What you are asked to do
Using the records below, write out again exactly the lines that begin at the line containing "M494,1430l362,161" and end at the line containing "M59,1353l248,89 104,57", and no other lines.

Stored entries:
= = = = = = =
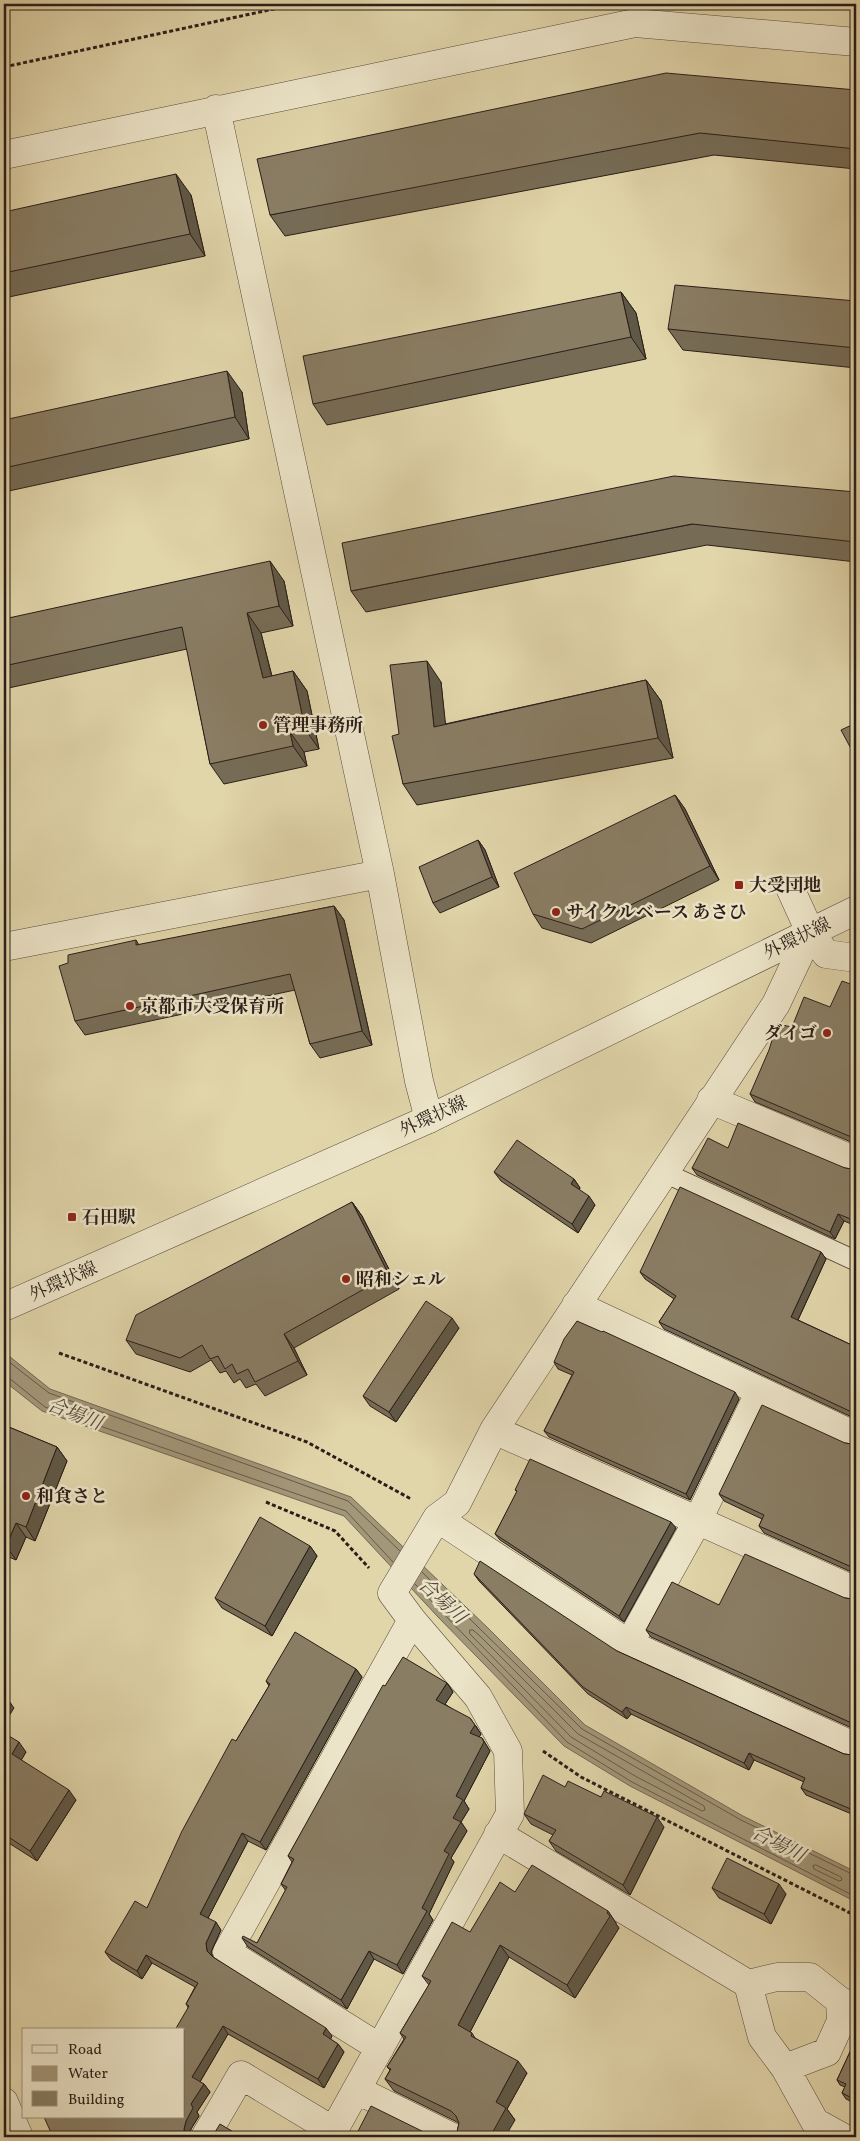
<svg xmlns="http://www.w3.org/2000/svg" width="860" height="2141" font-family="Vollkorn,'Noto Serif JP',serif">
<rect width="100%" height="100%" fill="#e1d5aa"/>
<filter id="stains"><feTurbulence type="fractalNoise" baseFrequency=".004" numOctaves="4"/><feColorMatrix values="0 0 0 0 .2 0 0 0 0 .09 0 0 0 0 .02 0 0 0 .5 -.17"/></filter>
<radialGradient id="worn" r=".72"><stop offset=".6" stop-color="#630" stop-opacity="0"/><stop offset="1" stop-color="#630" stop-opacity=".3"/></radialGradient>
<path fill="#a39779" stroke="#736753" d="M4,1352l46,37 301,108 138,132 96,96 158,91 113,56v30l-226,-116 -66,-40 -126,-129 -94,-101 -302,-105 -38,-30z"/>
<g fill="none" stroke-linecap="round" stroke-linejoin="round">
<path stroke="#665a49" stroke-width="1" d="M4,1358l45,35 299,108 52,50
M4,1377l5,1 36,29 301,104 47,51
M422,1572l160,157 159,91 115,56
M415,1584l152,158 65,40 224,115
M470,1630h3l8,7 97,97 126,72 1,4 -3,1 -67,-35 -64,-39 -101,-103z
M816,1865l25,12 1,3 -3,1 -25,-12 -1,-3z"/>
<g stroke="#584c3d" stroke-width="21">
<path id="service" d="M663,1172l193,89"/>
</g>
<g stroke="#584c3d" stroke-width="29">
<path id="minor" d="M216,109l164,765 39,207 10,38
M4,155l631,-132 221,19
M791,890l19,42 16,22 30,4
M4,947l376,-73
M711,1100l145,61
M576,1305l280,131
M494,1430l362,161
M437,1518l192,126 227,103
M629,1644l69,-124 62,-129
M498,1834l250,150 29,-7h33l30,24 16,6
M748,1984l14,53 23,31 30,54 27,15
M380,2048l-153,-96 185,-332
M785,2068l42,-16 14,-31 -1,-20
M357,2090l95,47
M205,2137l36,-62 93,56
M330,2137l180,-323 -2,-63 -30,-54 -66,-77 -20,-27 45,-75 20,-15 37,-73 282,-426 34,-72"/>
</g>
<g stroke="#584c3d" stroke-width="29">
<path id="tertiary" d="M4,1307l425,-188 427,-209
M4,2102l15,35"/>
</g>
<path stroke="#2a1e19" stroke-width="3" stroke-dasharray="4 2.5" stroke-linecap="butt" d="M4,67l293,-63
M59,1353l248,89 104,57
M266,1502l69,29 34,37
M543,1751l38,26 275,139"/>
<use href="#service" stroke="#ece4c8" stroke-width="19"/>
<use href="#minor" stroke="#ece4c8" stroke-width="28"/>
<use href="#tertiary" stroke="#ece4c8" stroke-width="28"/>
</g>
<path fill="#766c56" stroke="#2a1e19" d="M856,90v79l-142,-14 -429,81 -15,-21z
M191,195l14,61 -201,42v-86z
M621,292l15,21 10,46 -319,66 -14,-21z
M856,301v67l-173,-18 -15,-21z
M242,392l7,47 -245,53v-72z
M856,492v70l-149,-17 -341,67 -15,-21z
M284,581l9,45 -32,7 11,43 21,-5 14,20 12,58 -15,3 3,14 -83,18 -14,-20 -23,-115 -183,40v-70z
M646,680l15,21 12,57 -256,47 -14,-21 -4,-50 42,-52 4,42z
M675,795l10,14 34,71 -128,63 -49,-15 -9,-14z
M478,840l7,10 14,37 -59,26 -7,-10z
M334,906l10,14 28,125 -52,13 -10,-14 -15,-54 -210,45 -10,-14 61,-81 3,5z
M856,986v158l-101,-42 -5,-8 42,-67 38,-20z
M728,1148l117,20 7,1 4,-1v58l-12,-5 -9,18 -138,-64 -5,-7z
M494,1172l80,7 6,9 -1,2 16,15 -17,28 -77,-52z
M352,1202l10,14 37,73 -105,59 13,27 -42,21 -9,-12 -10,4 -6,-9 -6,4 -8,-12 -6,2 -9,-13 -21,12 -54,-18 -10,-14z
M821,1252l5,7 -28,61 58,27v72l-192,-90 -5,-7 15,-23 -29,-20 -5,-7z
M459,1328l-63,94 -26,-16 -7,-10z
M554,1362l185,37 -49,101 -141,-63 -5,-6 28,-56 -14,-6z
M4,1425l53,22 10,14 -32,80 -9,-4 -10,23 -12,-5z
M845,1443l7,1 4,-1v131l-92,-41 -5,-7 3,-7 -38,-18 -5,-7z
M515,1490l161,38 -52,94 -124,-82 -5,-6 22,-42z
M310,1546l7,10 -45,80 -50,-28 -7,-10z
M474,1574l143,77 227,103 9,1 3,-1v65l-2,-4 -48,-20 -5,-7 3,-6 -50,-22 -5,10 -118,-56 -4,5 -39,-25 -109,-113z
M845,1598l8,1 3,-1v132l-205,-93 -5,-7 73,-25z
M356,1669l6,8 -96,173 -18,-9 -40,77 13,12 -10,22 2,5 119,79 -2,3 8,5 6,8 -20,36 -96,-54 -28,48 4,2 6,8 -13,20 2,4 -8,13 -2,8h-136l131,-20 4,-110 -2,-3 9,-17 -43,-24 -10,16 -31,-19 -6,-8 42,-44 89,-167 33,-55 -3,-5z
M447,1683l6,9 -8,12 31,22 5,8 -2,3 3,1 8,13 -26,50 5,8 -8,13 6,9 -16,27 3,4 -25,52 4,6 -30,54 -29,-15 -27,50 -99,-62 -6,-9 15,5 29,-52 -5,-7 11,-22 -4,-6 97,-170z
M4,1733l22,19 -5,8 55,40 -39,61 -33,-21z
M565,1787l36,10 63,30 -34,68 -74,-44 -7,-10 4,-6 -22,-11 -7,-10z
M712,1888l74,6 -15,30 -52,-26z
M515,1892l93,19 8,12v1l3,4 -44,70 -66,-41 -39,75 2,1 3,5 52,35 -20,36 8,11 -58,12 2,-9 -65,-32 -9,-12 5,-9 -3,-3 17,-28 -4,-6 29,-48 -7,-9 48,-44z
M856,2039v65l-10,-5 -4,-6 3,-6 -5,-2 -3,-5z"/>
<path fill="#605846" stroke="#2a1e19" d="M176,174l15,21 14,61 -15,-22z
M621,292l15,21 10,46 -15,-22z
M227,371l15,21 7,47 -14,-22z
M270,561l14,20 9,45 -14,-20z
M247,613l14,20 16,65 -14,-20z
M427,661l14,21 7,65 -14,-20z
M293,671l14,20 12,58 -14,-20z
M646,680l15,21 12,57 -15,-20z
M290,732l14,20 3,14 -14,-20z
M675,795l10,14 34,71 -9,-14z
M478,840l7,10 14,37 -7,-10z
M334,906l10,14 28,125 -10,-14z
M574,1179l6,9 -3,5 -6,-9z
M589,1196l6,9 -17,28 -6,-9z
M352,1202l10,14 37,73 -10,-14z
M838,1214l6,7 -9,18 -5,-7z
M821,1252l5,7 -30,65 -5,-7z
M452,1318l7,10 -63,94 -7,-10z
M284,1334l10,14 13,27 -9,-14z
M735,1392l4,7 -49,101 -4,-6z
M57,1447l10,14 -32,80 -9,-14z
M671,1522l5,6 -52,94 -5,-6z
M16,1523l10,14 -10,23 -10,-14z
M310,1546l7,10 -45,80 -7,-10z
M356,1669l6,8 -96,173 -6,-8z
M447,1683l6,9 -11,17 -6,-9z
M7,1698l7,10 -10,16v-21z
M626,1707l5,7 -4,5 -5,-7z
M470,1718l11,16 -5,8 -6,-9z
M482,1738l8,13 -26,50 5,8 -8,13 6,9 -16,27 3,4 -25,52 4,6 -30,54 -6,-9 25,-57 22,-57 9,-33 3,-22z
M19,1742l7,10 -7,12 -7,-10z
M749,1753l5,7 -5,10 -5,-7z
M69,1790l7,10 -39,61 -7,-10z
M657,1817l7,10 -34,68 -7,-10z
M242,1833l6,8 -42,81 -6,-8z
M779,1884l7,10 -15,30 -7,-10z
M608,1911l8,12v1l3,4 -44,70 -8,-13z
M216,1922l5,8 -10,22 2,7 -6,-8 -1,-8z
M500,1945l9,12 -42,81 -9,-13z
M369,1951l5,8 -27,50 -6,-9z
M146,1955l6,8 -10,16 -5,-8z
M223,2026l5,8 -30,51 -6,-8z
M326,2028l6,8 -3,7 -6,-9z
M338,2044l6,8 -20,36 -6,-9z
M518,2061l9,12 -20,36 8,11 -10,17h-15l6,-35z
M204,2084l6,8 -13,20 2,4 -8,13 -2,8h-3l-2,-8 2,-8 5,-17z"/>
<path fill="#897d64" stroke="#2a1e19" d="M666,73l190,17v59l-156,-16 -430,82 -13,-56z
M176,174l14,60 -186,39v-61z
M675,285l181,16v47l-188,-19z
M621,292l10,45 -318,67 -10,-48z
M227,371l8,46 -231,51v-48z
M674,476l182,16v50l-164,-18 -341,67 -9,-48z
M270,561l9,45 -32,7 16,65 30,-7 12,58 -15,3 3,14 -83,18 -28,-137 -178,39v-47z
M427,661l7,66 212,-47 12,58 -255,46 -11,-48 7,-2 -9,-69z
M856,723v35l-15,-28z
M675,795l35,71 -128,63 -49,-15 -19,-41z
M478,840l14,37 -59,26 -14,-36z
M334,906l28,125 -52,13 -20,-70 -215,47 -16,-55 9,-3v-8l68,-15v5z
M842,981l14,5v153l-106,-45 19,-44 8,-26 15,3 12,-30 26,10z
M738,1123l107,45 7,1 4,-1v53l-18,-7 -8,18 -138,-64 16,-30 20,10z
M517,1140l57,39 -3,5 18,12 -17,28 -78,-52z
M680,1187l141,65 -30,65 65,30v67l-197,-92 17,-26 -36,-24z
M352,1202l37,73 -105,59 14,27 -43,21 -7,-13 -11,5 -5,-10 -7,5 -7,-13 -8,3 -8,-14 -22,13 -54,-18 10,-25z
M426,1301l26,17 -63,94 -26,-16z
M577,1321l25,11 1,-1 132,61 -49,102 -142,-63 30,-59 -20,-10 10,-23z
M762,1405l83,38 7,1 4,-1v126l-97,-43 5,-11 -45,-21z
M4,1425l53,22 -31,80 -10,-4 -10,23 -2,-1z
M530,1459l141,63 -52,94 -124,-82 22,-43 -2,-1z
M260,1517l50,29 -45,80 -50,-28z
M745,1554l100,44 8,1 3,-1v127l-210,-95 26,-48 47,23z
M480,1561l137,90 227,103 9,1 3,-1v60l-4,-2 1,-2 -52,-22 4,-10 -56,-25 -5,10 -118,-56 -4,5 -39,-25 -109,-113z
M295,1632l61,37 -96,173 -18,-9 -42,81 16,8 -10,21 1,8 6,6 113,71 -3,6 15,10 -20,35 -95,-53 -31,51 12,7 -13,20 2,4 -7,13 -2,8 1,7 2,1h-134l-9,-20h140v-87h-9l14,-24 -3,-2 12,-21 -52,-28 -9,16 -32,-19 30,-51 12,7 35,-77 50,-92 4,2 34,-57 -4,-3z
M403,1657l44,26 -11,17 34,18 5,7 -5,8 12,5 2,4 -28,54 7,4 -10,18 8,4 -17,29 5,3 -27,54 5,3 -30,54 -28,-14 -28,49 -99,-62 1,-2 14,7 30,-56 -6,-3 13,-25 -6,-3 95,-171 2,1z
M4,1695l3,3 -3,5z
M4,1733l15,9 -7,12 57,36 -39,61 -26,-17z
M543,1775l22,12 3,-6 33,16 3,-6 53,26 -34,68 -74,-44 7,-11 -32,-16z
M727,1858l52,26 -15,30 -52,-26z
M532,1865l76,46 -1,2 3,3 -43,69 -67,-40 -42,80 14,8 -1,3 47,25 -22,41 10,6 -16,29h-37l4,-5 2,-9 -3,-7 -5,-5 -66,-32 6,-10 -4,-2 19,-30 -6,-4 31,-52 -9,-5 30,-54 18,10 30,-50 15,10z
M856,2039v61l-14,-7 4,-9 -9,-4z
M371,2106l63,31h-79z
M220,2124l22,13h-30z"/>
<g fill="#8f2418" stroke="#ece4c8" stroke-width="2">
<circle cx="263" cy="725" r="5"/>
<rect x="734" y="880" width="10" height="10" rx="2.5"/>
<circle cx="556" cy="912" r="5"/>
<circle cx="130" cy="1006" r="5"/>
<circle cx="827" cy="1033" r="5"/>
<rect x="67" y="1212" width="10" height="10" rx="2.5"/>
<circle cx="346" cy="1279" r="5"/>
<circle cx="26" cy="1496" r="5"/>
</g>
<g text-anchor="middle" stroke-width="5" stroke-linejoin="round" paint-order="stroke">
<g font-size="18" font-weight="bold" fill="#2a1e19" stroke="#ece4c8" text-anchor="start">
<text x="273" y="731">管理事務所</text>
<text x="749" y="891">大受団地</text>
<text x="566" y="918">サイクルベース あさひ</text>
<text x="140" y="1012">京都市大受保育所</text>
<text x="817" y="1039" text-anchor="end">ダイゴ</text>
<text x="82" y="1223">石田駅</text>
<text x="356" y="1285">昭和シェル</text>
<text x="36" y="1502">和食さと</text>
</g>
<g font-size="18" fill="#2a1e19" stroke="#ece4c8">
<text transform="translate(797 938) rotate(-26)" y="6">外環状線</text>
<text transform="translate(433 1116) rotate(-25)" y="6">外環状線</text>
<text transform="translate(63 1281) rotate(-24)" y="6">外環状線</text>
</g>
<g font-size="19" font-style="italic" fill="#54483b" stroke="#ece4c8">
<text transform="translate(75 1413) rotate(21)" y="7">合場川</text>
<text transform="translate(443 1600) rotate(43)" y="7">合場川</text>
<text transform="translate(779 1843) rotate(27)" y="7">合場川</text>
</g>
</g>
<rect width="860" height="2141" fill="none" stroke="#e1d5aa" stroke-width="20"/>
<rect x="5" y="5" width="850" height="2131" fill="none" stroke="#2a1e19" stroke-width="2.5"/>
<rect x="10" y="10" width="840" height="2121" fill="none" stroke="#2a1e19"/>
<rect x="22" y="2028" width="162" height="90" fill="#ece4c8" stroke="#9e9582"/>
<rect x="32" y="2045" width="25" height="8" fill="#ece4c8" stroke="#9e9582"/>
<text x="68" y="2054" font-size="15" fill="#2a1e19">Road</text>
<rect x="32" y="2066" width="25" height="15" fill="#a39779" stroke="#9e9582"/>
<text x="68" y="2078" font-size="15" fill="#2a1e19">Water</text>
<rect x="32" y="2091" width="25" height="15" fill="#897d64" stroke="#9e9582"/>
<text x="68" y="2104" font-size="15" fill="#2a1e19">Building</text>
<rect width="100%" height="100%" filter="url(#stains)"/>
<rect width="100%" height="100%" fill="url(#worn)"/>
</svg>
= = = = = = =
Reply to the task
M494,1430l362,161
M437,1518l192,126 227,103
M629,1644l69,-124 62,-129
M498,1834l250,150 29,-7h33l30,24 16,6
M748,1984l14,53 23,31 30,54 27,15
M380,2048l-153,-96 185,-332
M785,2068l42,-16 14,-31 -1,-20
M357,2090l95,47
M205,2137l36,-62 93,56
M330,2137l180,-323 -2,-63 -30,-54 -66,-77 -20,-27 45,-75 20,-15 37,-73 282,-426 34,-72"/>
</g>
<g stroke="#584c3d" stroke-width="29">
<path id="tertiary" d="M4,1307l425,-188 427,-209
M4,2102l15,35"/>
</g>
<path stroke="#2a1e19" stroke-width="3" stroke-dasharray="4 2.5" stroke-linecap="butt" d="M4,67l293,-63
M59,1353l248,89 104,57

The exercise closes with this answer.